There is no hard limit, but we do not recommend sending more than 10-20, as response time will be slow in that case.

Let me know if you have any other questions!

Cheers,
Matias

1 Like

Thanks Matias will limit to a batch of 10 as a convention then.

Glad to help here!

How can we structure a request to create multiple items with column values from variables using a For loop?

I can’t seem to figure this out.

Hello there @geeemaaan,

Here is an example:

app.post("/myendpoint", function(req, res) {

	 res.status(200).send(req.body)	

	 let itemNamesArray = ["Item10", "Item11", "Item12", "Item13"]

for (let i = 0; i < itemNamesArray.length; i++) {
		let query5 = `mutation { create_item (board_id:1234567890, item_name:${itemNamesArray[i]}, column_values:\"{\\\"text\\\":\\\"Some text\\\"}\") { id } }`;
	 
		fetch ("https://api.monday.com/v2", {
		  method: 'post',
		  headers: {
			'Content-Type': 'application/json',
			'Authorization' : 'MYAPIKEYHERE'
		  },
		  body: JSON.stringify({
			'query' : query5
		  })
		}).then(res => res.json())
		.then(res => console.log(JSON.stringify(res, null, 2)));
	}
})

Here I am passing the name of the items as a variable, but in the same way, you could pass somehting like the column values.

I hope that helps!

Cheers,
Matias

But that solution is making 4 separate posts to the API…?

I am trying to make this happen with one post…

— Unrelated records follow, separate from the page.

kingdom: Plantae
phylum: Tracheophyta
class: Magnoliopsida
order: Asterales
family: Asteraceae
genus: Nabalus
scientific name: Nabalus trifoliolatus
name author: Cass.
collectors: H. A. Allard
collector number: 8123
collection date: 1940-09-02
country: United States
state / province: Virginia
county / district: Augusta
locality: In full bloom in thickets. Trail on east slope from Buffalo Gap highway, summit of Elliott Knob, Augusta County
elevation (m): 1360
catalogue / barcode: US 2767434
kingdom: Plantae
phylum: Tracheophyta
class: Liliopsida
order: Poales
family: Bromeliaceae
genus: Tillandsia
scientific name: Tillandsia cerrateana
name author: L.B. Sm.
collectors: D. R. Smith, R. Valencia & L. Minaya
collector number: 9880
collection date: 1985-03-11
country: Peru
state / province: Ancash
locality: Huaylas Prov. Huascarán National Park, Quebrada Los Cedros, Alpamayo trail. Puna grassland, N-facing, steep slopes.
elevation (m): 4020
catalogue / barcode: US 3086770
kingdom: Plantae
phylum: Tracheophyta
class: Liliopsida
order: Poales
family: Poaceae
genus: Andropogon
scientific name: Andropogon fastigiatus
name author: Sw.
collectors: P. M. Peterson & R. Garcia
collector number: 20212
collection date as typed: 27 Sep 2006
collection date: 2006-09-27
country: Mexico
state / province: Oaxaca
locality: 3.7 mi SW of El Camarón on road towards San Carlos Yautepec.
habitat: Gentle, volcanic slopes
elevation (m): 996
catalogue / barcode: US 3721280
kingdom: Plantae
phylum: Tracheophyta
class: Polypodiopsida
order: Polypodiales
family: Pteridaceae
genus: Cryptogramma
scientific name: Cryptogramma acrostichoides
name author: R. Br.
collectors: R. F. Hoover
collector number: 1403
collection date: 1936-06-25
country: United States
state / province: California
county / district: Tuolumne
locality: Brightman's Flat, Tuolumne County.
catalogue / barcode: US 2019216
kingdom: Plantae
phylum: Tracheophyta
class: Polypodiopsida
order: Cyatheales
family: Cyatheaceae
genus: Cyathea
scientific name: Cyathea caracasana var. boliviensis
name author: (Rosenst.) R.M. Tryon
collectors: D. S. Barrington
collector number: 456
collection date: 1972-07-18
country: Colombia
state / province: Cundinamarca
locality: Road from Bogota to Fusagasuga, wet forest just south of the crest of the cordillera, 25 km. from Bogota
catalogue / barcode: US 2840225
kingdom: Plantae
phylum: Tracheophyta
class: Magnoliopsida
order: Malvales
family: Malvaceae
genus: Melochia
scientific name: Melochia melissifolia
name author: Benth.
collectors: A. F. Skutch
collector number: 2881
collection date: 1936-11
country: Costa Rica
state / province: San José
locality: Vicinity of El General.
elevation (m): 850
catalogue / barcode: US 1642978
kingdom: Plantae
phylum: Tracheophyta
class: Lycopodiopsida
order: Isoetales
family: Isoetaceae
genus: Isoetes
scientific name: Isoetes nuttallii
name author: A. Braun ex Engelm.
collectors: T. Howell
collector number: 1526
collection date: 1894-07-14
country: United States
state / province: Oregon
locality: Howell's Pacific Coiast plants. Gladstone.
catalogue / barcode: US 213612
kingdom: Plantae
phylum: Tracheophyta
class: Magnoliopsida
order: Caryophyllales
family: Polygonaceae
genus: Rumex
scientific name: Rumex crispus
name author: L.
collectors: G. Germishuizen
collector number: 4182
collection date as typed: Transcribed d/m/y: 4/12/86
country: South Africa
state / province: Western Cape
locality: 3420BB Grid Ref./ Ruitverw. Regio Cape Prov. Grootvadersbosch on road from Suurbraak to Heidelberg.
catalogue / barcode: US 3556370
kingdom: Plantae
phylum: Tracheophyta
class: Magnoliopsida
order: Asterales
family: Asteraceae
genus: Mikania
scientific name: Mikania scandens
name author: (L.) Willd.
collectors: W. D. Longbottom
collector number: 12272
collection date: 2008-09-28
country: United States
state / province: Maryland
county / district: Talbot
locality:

I was trying to figure out how to format it sending variables in a separate array, but am now having more luck structuring the entire thing without using [variables]

Hello again,

Oh, my bad.

You can use a request like this one:

mutation{
  createItem1: create_item(board_id: 1234567, item_name:"This is a new Item 1") {
    id
    name
  }
  createItem2: create_item(board_id: 1234567, item_name:"This is a new Item 2") {
    id
    name
  }
}

And in each mutation, you can pass different variables.

Is that what you needed?

Hi @Matias.Monday

Apologies for not coming back to you :slight_smile:

What I meant by the order is the order of the items in the table once they are created. So I need the items to be created in the same order as I send them:

  • item 1
  • item 2

From my experiments, if I send the items in the same mutation, the order is not maintained, so if I send these items in this order:

  • Item 1
  • Item 2
  • Item 3

I can get a result in the table like this:

  • Item 2
  • Item 3
  • Item 1

So, If I send single mutations with one element each and wait until each mutation is finished before sending the next one, then the order is kept, but is painfully slow.

Hope I had explained myself this time, please let me know if you need more info.

Thanks,
Carlos

Regarding ordering items, you can add a “number” column and sort it by that column. Autopopulate the values to be 1, 2, 3 depending on the order you want it to be.